:: RECORDS TO USE
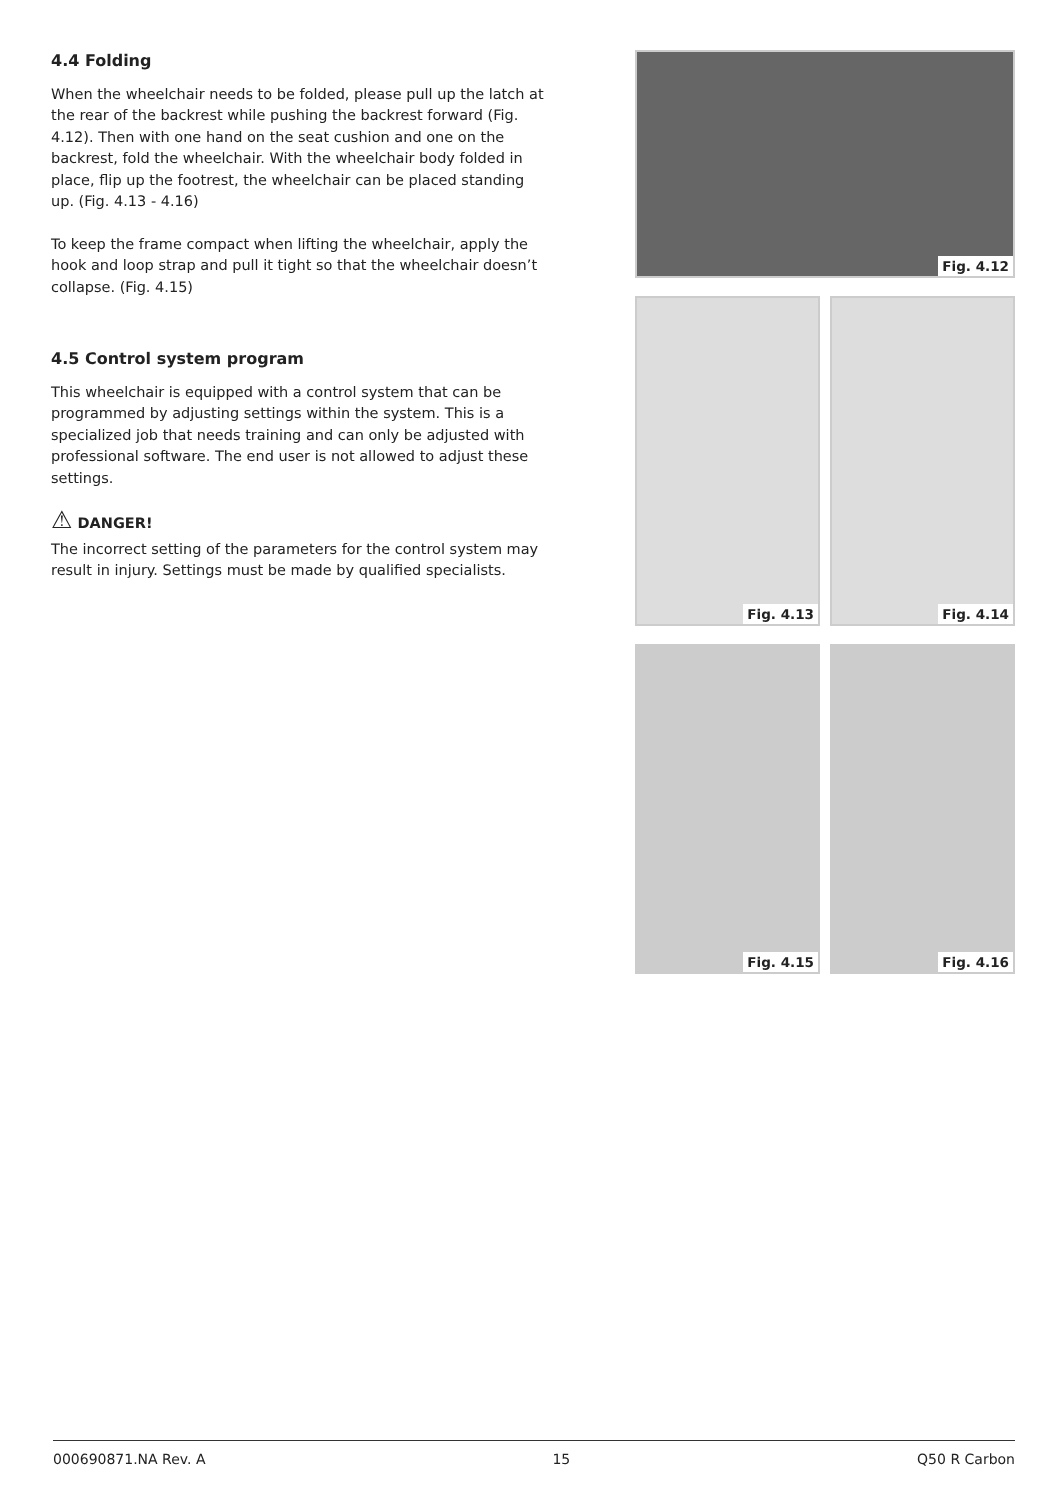4.4 Folding
When the wheelchair needs to be folded, please pull up the latch at the rear of the backrest while pushing the backrest forward (Fig. 4.12). Then with one hand on the seat cushion and one on the backrest, fold the wheelchair. With the wheelchair body folded in place, flip up the footrest, the wheelchair can be placed standing up. (Fig. 4.13 - 4.16)
To keep the frame compact when lifting the wheelchair, apply the hook and loop strap and pull it tight so that the wheelchair doesn’t collapse. (Fig. 4.15)
4.5 Control system program
This wheelchair is equipped with a control system that can be programmed by adjusting settings within the system. This is a specialized job that needs training and can only be adjusted with professional software. The end user is not allowed to adjust these settings.
⚠ DANGER!
The incorrect setting of the parameters for the control system may result in injury. Settings must be made by qualified specialists.
Fig. 4.12
Fig. 4.13 Fig. 4.14
Fig. 4.15 Fig. 4.16
000690871.NA Rev. A 15 Q50 R Carbon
::::
### [ASSIGNED TASK]
I need every line of the data that has the word "wheelchair"; please list them.

### [RESPONSE BOX]
When the wheelchair needs to be folded, please pull up the latch at the rear of the backrest while pushing the backrest forward (Fig. 4.12). Then with one hand on the seat cushion and one on the backrest, fold the wheelchair. With the wheelchair body folded in place, flip up the footrest, the wheelchair can be placed standing up. (Fig. 4.13 - 4.16)
To keep the frame compact when lifting the wheelchair, apply the hook and loop strap and pull it tight so that the wheelchair doesn’t collapse. (Fig. 4.15)
This wheelchair is equipped with a control system that can be programmed by adjusting settings within the system. This is a specialized job that needs training and can only be adjusted with professional software. The end user is not allowed to adjust these settings.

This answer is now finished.